▶ _Aim of the exercise_
Look through the entries below and return all lines including the word "reveals".

▶ _Information provided_

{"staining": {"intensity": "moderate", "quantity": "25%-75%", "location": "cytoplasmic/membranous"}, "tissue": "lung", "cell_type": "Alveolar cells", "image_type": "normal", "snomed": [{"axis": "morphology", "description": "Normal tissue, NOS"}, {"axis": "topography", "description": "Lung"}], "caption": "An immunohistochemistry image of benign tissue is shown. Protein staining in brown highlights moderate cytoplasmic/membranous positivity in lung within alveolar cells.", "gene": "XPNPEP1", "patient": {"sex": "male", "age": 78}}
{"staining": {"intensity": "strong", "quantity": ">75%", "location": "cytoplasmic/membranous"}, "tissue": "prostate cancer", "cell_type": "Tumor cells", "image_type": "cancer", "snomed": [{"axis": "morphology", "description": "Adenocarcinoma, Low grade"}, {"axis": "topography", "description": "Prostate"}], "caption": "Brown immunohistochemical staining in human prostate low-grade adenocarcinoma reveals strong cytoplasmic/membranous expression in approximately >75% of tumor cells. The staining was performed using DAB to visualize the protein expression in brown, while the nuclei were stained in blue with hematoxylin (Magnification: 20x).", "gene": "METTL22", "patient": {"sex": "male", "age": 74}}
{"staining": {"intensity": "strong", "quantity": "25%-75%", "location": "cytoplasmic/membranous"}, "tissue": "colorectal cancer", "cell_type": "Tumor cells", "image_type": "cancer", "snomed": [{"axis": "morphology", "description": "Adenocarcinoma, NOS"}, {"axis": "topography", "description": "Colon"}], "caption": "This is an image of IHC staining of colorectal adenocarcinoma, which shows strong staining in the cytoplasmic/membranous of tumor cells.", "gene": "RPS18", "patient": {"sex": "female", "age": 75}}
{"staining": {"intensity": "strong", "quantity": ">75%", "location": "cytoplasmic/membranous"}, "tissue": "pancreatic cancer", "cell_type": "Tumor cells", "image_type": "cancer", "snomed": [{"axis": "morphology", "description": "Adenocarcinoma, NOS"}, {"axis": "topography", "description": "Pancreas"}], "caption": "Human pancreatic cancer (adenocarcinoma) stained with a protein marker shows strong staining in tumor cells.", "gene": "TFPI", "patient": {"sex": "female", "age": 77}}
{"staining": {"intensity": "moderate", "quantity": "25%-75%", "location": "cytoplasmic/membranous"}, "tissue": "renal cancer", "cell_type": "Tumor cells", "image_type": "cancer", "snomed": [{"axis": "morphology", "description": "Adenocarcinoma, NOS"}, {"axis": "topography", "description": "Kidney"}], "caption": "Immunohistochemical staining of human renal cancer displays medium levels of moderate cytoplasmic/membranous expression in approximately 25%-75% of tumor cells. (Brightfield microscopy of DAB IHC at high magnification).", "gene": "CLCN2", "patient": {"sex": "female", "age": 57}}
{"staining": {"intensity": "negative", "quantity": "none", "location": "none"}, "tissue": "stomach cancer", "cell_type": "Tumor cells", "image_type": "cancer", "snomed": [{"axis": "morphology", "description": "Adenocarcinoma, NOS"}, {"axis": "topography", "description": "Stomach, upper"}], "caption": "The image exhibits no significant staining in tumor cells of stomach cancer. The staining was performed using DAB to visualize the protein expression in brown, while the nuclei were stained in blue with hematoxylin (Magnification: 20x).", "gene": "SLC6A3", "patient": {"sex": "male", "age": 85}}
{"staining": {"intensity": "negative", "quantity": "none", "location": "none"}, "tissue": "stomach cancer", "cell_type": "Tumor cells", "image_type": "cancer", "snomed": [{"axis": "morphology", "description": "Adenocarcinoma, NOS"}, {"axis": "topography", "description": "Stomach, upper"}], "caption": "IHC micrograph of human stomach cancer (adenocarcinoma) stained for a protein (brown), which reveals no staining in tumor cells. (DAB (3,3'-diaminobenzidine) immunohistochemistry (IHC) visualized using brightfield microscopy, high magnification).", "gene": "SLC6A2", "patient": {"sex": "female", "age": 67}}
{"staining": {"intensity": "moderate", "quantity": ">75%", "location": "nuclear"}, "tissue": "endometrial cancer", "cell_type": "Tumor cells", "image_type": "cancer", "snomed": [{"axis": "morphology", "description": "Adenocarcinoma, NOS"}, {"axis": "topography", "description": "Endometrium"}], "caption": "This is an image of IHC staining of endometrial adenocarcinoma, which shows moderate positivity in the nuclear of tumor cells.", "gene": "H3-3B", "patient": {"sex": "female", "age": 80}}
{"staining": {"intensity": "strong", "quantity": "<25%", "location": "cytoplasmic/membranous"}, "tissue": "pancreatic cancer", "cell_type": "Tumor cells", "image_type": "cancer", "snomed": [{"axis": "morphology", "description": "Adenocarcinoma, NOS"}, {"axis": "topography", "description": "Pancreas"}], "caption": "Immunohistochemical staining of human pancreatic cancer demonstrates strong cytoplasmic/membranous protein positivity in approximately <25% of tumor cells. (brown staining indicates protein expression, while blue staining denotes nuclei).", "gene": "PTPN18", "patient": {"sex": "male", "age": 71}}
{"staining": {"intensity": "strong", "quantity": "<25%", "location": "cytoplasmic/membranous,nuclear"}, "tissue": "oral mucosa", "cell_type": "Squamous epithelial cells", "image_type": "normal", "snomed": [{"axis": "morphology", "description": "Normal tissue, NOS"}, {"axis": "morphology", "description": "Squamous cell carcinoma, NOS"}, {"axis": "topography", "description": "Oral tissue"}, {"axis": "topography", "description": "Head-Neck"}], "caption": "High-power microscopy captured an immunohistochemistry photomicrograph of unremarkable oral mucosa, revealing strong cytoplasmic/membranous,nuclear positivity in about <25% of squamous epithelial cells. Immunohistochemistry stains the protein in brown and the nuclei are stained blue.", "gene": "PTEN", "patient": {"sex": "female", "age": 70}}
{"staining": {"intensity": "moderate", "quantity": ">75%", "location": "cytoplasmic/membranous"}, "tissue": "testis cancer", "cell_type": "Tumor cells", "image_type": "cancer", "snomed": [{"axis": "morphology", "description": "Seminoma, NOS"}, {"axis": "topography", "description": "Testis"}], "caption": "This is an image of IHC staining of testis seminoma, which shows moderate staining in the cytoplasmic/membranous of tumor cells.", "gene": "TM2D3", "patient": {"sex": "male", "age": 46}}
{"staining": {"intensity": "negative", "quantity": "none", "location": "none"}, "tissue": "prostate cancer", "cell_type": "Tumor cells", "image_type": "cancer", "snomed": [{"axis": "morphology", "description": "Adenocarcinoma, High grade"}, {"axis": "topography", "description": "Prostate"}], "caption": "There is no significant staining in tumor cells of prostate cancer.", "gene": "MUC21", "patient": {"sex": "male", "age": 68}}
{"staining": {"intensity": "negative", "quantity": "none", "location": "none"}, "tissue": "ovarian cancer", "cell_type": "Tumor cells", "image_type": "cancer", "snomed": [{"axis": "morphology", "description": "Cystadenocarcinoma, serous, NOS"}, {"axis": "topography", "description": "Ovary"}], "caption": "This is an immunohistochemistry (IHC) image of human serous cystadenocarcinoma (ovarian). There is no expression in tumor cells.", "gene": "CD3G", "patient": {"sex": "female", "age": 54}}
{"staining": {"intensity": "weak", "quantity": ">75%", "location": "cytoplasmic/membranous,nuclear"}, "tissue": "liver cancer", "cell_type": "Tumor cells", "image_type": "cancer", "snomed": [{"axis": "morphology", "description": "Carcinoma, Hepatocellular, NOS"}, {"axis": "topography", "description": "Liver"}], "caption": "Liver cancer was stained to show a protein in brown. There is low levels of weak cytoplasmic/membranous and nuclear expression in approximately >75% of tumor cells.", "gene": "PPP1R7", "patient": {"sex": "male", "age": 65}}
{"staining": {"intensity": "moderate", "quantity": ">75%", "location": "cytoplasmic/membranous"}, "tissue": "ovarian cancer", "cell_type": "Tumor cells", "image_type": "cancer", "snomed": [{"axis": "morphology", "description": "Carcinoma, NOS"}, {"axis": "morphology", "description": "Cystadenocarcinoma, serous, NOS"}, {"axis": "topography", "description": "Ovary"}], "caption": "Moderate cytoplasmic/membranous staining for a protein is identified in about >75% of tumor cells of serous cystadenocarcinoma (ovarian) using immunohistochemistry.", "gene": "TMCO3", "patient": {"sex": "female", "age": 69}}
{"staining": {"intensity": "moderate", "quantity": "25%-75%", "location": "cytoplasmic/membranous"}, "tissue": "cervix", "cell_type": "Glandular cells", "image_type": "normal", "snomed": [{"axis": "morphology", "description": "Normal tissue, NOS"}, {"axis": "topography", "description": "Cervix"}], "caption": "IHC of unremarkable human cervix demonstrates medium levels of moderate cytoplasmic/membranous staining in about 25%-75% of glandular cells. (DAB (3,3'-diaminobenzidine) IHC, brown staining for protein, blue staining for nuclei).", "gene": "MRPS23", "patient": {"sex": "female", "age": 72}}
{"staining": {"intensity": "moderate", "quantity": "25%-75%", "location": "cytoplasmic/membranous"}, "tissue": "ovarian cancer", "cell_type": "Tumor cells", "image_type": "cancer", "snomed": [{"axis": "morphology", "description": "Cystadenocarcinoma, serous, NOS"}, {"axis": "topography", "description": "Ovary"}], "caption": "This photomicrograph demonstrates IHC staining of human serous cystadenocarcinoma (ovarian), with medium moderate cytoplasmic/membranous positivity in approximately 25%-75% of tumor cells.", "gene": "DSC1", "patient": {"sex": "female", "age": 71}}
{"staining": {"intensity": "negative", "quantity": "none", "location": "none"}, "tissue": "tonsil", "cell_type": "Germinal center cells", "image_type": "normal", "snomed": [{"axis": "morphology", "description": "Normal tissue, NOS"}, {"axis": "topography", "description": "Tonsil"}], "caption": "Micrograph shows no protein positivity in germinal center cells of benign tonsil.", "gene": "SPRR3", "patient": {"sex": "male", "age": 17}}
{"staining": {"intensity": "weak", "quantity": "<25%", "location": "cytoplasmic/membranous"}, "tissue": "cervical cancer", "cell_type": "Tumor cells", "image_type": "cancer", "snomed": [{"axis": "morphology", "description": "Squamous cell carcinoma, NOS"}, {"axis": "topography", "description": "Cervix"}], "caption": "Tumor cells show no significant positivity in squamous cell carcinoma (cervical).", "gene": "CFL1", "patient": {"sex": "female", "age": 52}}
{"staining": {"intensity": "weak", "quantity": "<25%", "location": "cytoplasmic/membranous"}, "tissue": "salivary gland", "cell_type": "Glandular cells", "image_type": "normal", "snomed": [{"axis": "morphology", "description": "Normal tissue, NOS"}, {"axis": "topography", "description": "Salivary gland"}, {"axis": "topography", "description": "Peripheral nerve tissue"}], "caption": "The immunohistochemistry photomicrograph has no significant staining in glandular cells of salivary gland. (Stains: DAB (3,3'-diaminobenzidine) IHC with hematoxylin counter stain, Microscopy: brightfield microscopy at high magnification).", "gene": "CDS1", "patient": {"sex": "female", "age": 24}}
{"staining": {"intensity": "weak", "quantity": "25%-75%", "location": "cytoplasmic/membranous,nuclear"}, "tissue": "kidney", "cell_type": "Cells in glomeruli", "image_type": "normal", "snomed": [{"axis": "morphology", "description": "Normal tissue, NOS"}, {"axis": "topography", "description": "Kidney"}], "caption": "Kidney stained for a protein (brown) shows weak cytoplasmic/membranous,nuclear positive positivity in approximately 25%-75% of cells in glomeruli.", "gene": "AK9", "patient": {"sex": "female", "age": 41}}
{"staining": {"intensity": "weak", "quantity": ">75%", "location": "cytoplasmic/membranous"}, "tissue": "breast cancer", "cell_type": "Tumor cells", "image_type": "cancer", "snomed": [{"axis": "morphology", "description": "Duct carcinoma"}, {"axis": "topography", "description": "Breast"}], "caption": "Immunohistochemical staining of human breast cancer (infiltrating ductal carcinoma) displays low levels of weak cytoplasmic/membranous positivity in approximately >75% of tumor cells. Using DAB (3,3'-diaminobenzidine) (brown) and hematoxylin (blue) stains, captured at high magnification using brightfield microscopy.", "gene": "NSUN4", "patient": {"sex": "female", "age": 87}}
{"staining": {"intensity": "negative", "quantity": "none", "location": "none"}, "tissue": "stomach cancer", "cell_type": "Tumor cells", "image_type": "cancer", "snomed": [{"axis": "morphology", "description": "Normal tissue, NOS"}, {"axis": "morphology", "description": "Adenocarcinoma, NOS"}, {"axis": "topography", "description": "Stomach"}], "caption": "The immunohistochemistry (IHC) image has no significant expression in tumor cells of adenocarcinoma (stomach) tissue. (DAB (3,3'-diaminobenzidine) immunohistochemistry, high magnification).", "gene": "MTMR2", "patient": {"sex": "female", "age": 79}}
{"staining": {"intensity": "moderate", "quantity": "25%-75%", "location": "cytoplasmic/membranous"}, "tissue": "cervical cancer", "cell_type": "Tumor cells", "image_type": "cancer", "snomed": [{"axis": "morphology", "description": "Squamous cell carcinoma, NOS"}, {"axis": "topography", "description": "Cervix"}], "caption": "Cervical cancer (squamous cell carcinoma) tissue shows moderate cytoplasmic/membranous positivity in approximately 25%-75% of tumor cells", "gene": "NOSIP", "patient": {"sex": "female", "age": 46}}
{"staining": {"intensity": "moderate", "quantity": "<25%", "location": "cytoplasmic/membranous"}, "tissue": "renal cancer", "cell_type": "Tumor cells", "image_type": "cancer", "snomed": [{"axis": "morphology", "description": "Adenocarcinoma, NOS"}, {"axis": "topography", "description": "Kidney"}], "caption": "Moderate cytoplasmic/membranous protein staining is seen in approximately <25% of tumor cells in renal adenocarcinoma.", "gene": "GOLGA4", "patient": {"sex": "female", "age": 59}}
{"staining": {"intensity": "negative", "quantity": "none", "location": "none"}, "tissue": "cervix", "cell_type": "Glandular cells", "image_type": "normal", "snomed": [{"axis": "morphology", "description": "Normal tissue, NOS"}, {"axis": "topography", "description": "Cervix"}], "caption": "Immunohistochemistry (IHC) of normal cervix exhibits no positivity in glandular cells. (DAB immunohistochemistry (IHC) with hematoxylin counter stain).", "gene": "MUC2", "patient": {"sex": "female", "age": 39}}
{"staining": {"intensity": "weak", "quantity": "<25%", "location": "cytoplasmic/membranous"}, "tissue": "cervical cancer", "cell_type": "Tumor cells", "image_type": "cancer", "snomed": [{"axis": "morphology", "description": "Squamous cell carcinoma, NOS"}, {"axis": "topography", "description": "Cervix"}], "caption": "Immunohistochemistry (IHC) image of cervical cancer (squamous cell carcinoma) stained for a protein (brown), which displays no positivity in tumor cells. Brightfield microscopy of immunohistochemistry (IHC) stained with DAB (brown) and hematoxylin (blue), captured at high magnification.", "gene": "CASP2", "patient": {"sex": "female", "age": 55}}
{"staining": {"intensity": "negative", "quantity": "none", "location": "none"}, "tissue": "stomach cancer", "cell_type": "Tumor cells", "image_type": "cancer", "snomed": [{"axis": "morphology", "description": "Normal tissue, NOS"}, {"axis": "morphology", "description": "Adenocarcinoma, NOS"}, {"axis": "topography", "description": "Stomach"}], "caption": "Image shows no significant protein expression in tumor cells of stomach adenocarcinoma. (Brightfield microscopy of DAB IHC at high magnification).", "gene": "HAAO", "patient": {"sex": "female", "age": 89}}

▶ _Written response_
{"staining": {"intensity": "strong", "quantity": ">75%", "location": "cytoplasmic/membranous"}, "tissue": "prostate cancer", "cell_type": "Tumor cells", "image_type": "cancer", "snomed": [{"axis": "morphology", "description": "Adenocarcinoma, Low grade"}, {"axis": "topography", "description": "Prostate"}], "caption": "Brown immunohistochemical staining in human prostate low-grade adenocarcinoma reveals strong cytoplasmic/membranous expression in approximately >75% of tumor cells. The staining was performed using DAB to visualize the protein expression in brown, while the nuclei were stained in blue with hematoxylin (Magnification: 20x).", "gene": "METTL22", "patient": {"sex": "male", "age": 74}}
{"staining": {"intensity": "negative", "quantity": "none", "location": "none"}, "tissue": "stomach cancer", "cell_type": "Tumor cells", "image_type": "cancer", "snomed": [{"axis": "morphology", "description": "Adenocarcinoma, NOS"}, {"axis": "topography", "description": "Stomach, upper"}], "caption": "IHC micrograph of human stomach cancer (adenocarcinoma) stained for a protein (brown), which reveals no staining in tumor cells. (DAB (3,3'-diaminobenzidine) immunohistochemistry (IHC) visualized using brightfield microscopy, high magnification).", "gene": "SLC6A2", "patient": {"sex": "female", "age": 67}}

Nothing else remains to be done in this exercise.